Polymerization of monomers included by macrocyclic hosts has been found as an efficient way to synthesize sophisticated rotaxane-based nanostructures, whereas such a process triggered by photon has received little coverage so far. Herein, a new diphenyldiacetylene (DPDA) derivative (compound 1) comprising viologen as a binding site toward cucurbit[7]uril (CB[7]) macroring, and isophthalate as a bulky stopper, was rationally designed and prepared.
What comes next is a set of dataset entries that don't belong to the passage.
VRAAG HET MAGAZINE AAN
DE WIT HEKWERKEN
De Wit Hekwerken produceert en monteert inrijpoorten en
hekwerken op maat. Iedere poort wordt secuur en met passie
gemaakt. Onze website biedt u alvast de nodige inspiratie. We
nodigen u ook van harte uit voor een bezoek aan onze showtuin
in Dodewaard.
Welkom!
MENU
After verifying the photo-cross-linking efficiency of compound 1 upon its regular self-assembly, we also achieved a straightforward construction of rotaxane-based nanoarchitecture 2 ⊂ CB[7] through an in situ photoirradiation on the corresponding pseudo[2]rotaxane 1 ⊂ CB[7]. Although the threading of CB[7] changed the self-assembly behavior of the DPDA derivative, the topochemical reaction could be definitely observed to afford the corresponding photo-cross-linked species. Such a process could be facilely indicated by distinctive photoluminescence enhancement on the basis of π-conjugated skeleton change of DPDA toward potential usage of rotaxane-based systems as smart optoelectronic materials. We anticipate this unique strategy will allow new visions for the synthesis and application of novel luminescent host–guest nanoarchitectures.